DEADRISE: 14 degrees
ENGINES (tested): 2 x 1,200 hp MAN diesels
ENGINES (opt.): 2 x 1,000 hp MAN diesels
BASE PRICE: $4,100,000 (approx.)

A pair of 1,200-horsepower, eight-­cylinder MAN diesels provided the power on my test 750. (Twin 1,000-horsepower MANs are available too.) These power plants drive through a conventional shaft and propeller system. In terms of performance, the 750 is conservative with a top speed of 28 knots. This will be more than adequate for most practical purposes, and she offers a strong, all-day cruising speed of 24 knots. She features good acceleration and runs best with the tabs halfway down. Everything about the performance as far as I could test it in the conditions was safe, predictable and designed for cruising. The joystick control allows the helmsman to operate the bow and stern thrusters in concert with the main engines for precise close-quarters maneuvering too.
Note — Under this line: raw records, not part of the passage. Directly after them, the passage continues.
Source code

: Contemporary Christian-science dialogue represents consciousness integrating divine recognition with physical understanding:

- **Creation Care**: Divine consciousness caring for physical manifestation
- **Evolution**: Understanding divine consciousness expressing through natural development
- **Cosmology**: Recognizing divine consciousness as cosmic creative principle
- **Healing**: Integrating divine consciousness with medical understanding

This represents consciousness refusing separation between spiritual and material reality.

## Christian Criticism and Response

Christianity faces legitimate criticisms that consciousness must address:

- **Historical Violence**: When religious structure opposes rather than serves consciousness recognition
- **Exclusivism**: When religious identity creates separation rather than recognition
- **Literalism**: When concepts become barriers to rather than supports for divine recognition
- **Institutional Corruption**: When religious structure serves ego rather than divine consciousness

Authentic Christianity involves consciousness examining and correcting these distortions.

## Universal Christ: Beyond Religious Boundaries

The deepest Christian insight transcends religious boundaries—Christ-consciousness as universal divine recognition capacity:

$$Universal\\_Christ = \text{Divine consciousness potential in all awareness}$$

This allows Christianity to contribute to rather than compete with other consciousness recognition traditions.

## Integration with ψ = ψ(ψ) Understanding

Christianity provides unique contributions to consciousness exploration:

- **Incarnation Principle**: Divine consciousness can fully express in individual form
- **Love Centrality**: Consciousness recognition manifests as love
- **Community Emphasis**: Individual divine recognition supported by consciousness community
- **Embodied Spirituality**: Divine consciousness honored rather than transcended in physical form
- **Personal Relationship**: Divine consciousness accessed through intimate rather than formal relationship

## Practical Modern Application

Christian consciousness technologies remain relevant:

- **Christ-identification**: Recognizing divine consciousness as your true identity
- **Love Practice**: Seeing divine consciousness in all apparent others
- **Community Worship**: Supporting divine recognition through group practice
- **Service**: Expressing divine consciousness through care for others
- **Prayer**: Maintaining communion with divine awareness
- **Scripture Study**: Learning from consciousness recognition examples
Prestige’s 750 represents a leap of faith for this builder. She’s the new company flagship in a line that starts at 44 feet and includes Express, Flybridge and Yachts series. She’s a vessel on the cusp of megayacht territory with her main-deck master suite and sheer amount of space and headroom on board, but she’s still easily managed by an experienced cruising family. Her ride is unwavering, her fit and finish are solid, and she offers numerous options at a competitive price point, adding up to what should be her broad appeal. The 750 is a well-calculated risk that should pay many happy dividends for both her maker and many owners.